A fresh wave of discontent is sweeping across Kenya’s teaching fraternity following the implementation of new medical access rules that educators say leave them financially exposed and effectively “taxed twice” for healthcare services.
Effective December 1, 2025, all teachers under the Teachers Service Commission (TSC) lost the medical allowances previously embedded in their salaries and are now required to pay out-of-pocket “fees for service” under the Public Officers Medical Scheme Fund (POMSF), administered through the Social Health Authority (SHA). This is in addition to ongoing statutory SHA deductions reflected on their payslips.
The development has sparked outrage among teachers, union officials, and policy observers who argue that the transition was executed without adequate consultation, public participation, or protection of teachers’ welfare—despite affecting more than 400,000 educators nationwide.
For years, teachers received medical allowances as part of their basic pay, funds that were later redirected to support a medical insurance cover procured by TSC through a consortium of private insurers.
Although the shift drew criticism—primarily due to inadequate specialized facilities in some regions—teachers still benefited from two parallel systems: their statutory NHIF (now SHA) contributions and the private insurance paid for using the scrapped allowances.

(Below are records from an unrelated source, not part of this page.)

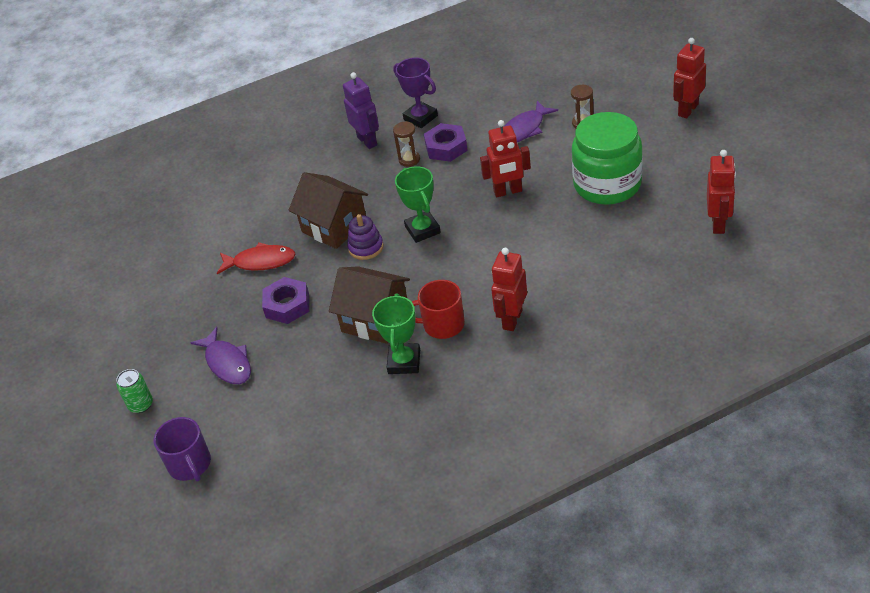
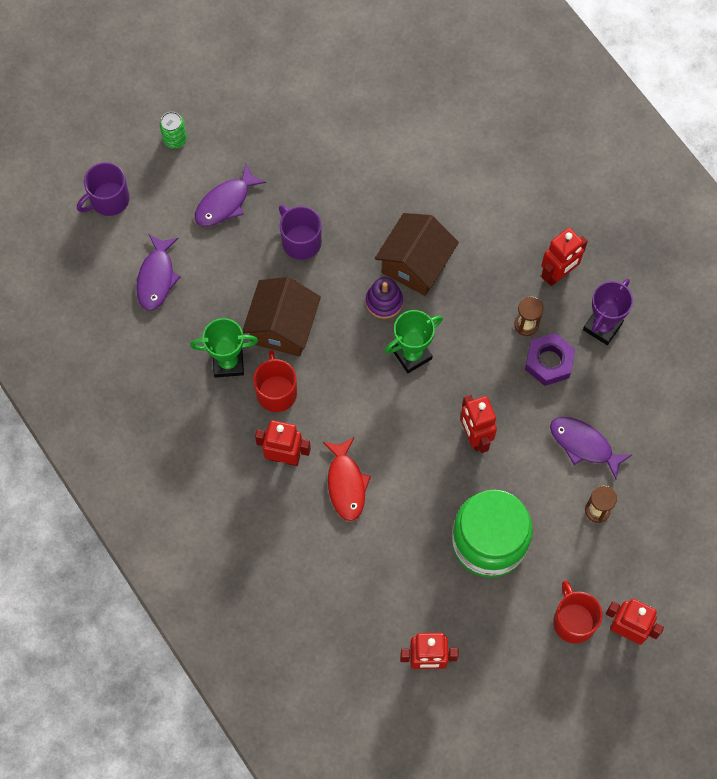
camera: 75 degrees right, 25 degrees up
red fish [217,242,296,274] -> red fish moved to [323,437,371,521]
purple nut [262,277,309,324] -> purple mug [279,205,322,260]
purple robot [343,72,379,149] -> red robot [541,228,588,286]
none -> purple fish [136,234,181,311]
none -> red mug [553,581,602,644]

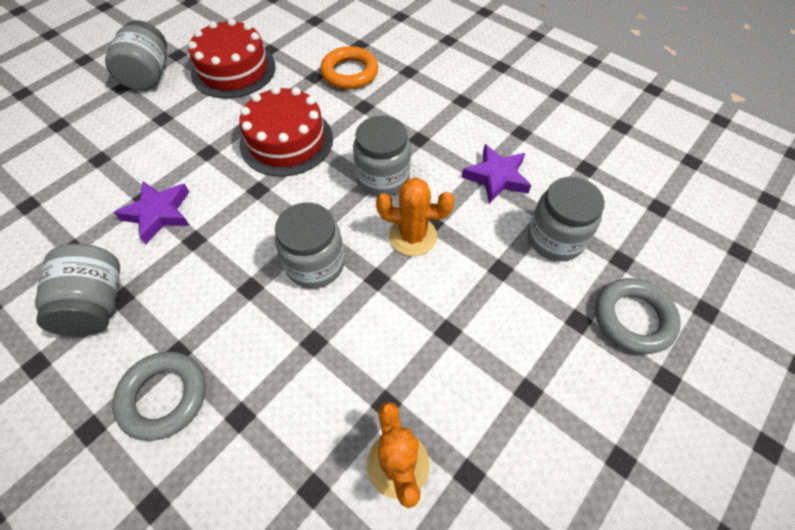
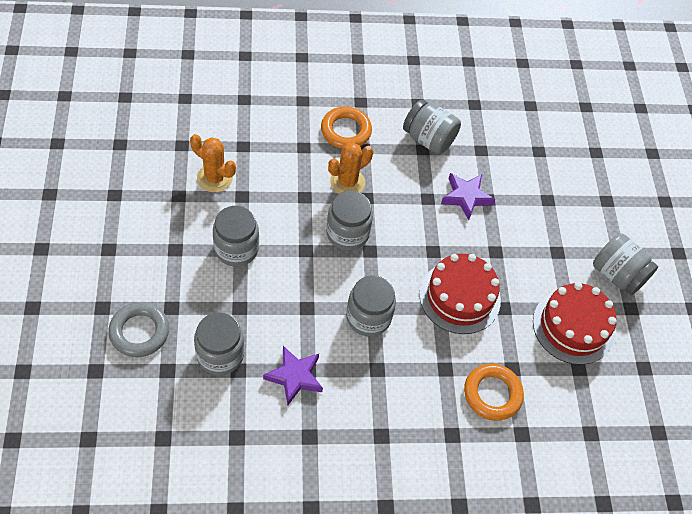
camera: 130 degrees right, 0 degrees up
grey ring [112,352,206,441] -> orange ring [321,106,372,149]
orange cactus [376,177,454,256] -> orange cactus moved to [328,142,373,194]
none -> grey jar [213,206,259,267]

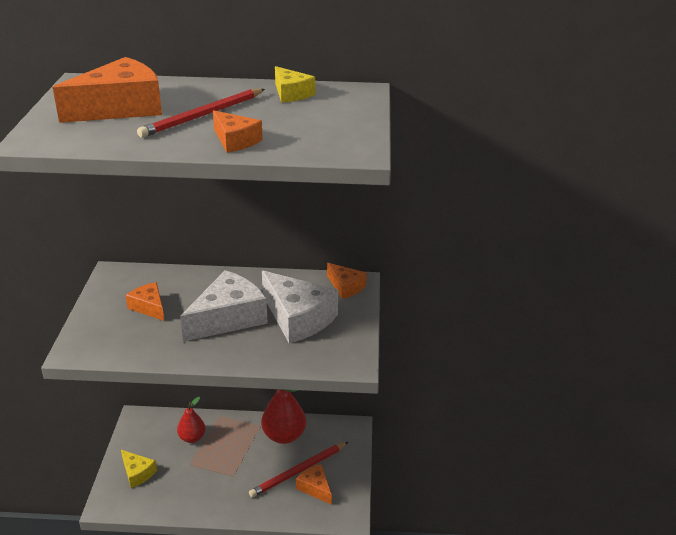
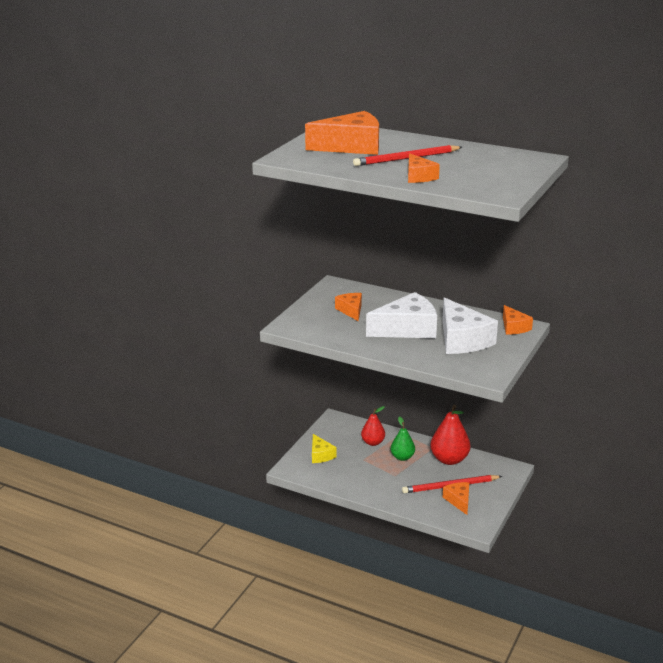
camera: 25 degrees right, 5 degrees down
yellow cheese [275,66,315,103] -> none
none -> green pear [391,416,415,461]

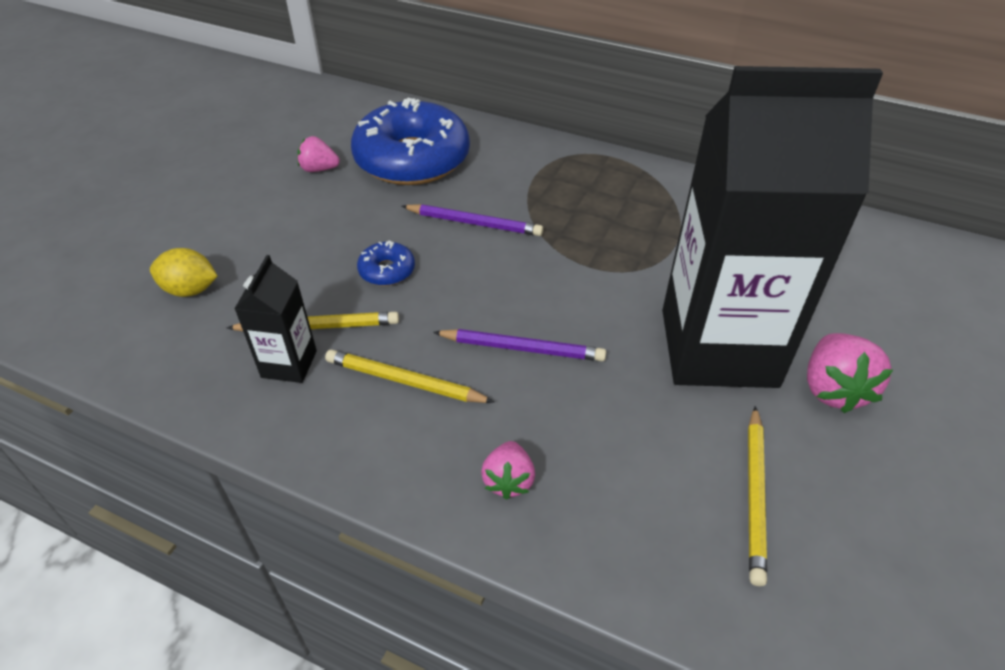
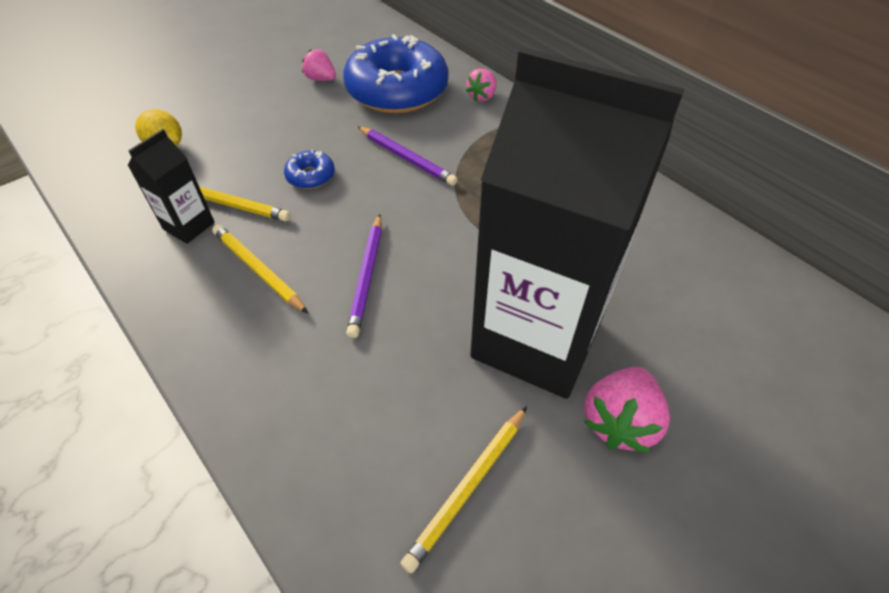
camera: 25 degrees right, 5 degrees up
purple pencil [433,329,606,361] -> purple pencil turned 60 degrees clockwise [346,214,382,338]
pink strawberry [481,441,535,500] -> pink strawberry moved to [466,68,497,102]

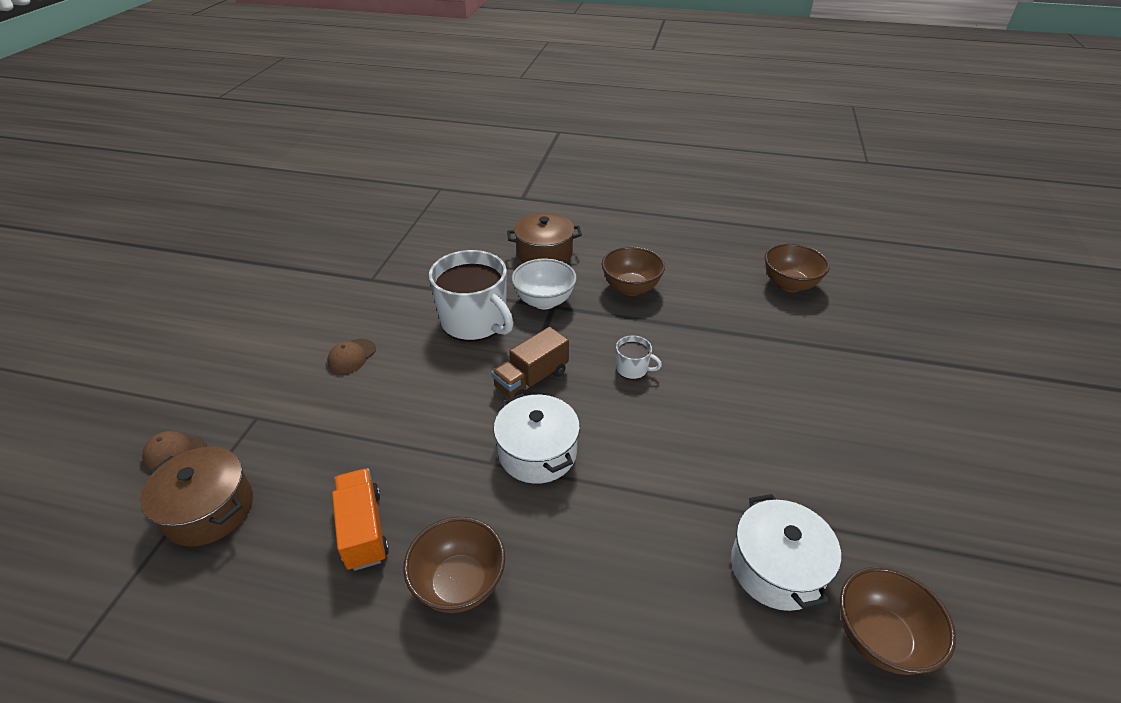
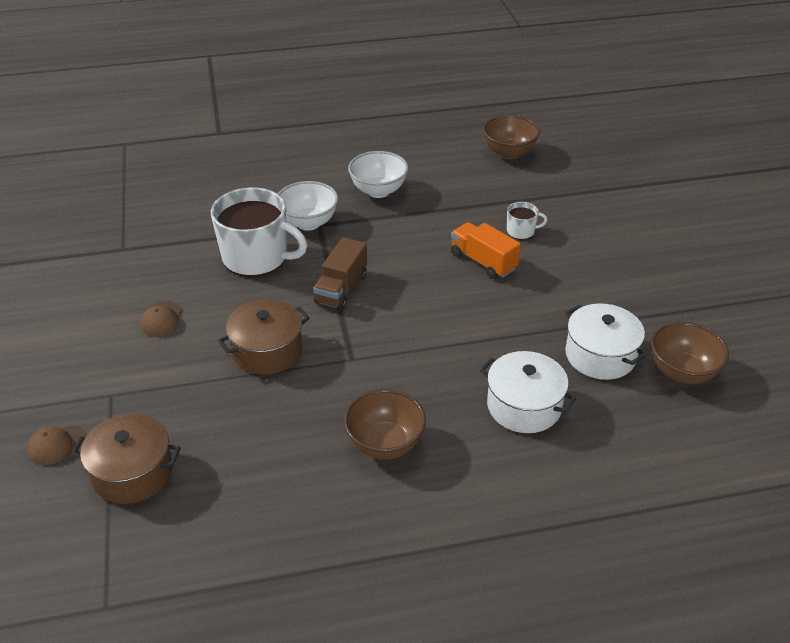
camera: 25 degrees left, 0 degrees up
orange truck [332,468,389,571] -> orange truck moved to [451,222,521,279]
white pot [494,393,580,484] -> white pot moved to [480,351,576,433]
brown pot [507,213,582,263] -> brown pot moved to [218,299,310,375]
brown bowl [602,246,665,296] -> white bowl [348,151,408,198]
white mug [616,336,662,380] -> white mug moved to [507,202,547,240]

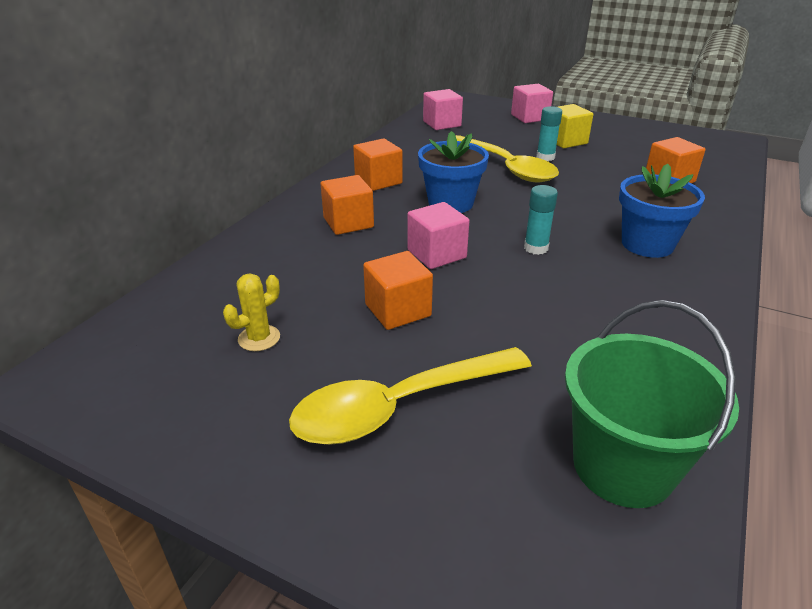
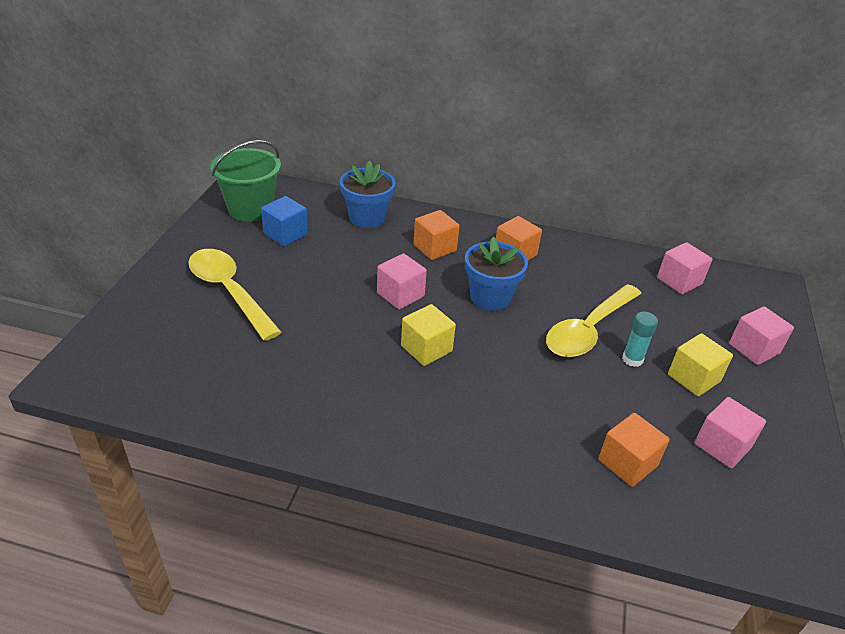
camera: 75 degrees right, 5 degrees up
yellow cactus [223,274,280,351] -> blue cube [261,196,308,246]
orange cube [363,251,433,330] -> none
turquoise glue stick [524,185,558,255] -> yellow cube [401,304,456,366]
green bucket [565,300,739,508] -> green bucket moved to [210,140,281,222]
blue flower pot [619,164,705,258] -> blue flower pot moved to [340,161,396,228]
none -> pink cube [695,397,766,468]

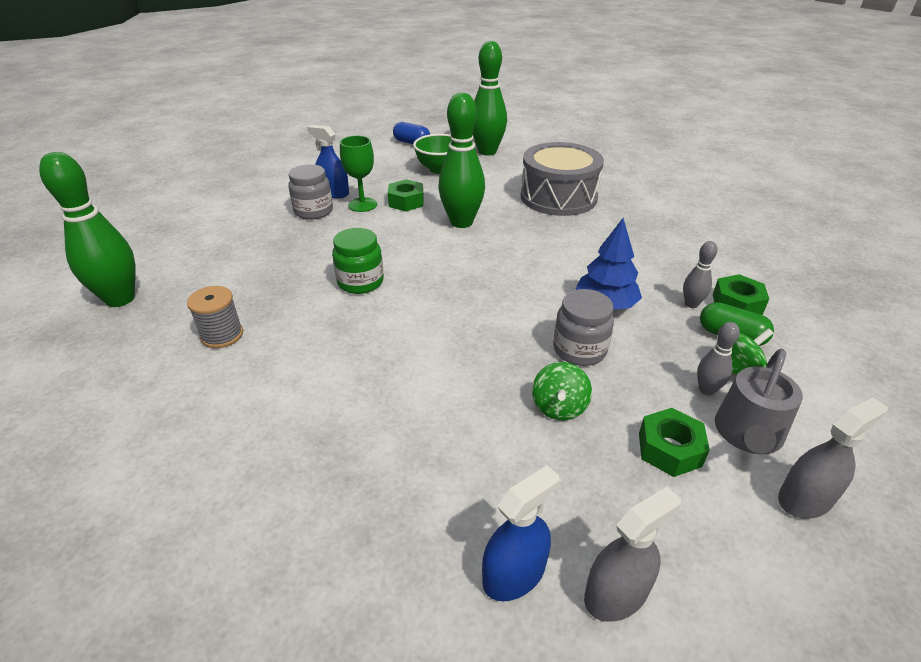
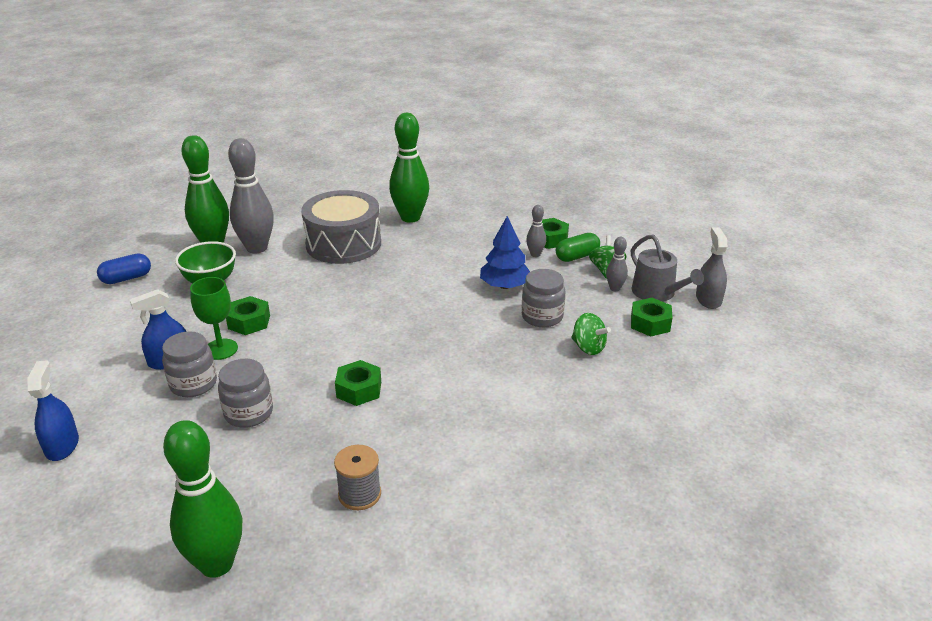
camera: 60 degrees left, 5 degrees down
green jar [332,228,384,294] -> green nut [335,360,381,406]
green bowling pin [438,93,485,228] -> green bowling pin moved to [389,113,429,223]
blue spray bottle [482,465,559,601] -> blue spray bottle moved to [27,360,79,461]
grey spray bottle [584,487,681,622] -> none
none -> grey jar [218,359,273,428]
none -> grey bowling pin [228,138,274,253]

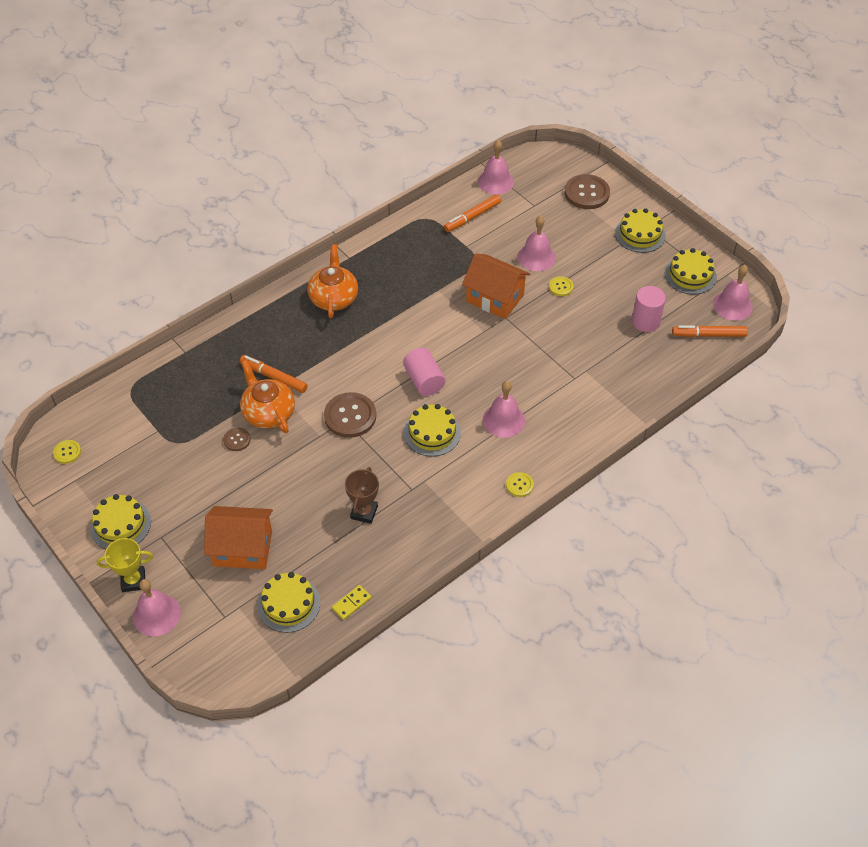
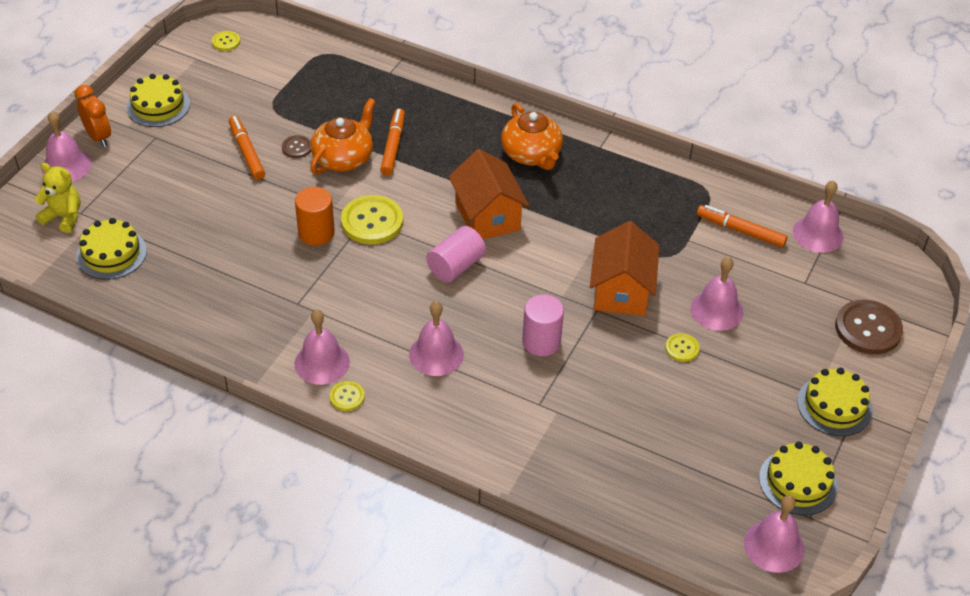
camera: 65 degrees right, 5 degrees down
yellow trophy [97,538,153,592] -> orange clock [75,85,111,147]
orange house [204,506,273,569] -> orange house moved to [449,149,529,239]
orange teapot [307,244,358,318] -> orange teapot turned 90 degrees clockwise [501,103,563,170]
brown button [324,392,376,438] -> yellow button [341,195,403,244]
yellow domino [332,585,371,620] -> none
brown trophy [345,467,379,524] -> none
yellow cake [404,404,461,457] -> none
pink cylinder [632,286,666,332] -> pink cylinder moved to [522,294,564,356]
orange marker [672,325,748,337] -> orange marker moved to [229,116,265,180]
none -> yellow teddy bear [34,163,80,233]
none -> pink bell [294,309,350,385]
none -> orange cylinder [295,187,335,246]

However, the latest transition to POMSF has collapsed this dual structure, leaving teachers with a single option even though they argue they are still funding both systems.
Former Director-General of the Public Service Regulatory Authority (PSRA) says this is a bad deal for teachers.
“It is incomprehensible that a Kenyan teacher is required to pay statutory deductions to SHA and still pay at the point of service under POMSF. That is the very definition of double taxation,” said Mahamed who has publicly criticized the TSC’s administrative actions.
He said the unions representing the teachers need to address the matter.
Teachers say the new arrangement strips them of all the medical privileges they previously enjoyed—either through allowances or the private insurance cover—while imposing new financial burdens with no corresponding benefits.
Many argue that if private insurance is being phased out, then medical allowances must be reinstated to cushion them.
Educators also accuse TSC of violating constitutional principles, including the right to fair administrative action, public participation in policy changes, and the economic rights of workers.
“This is economic sabotage disguised as reform. Teachers are being punished for a system they did not design, did not approve, and were not consulted on,” said a teacher in Nairobi, who asked not to be named for fear of reprisals.
The TSC has yet to issue a comprehensive public statement addressing the concerns or clarifying how the new deductions and service fees align with constitutional requirements and labour protections.
As discontent grows across the country, teachers are calling on Parliament, education unions, and civil society to intervene and push for immediate reforms—including the reinstatement of medical allowances or a reversal of the POMSF implementation.
For now, the country’s educators say they are left feeling unprotected, unheard, and burdened by a system they describe as “unfair, punitive, and unsustainable.”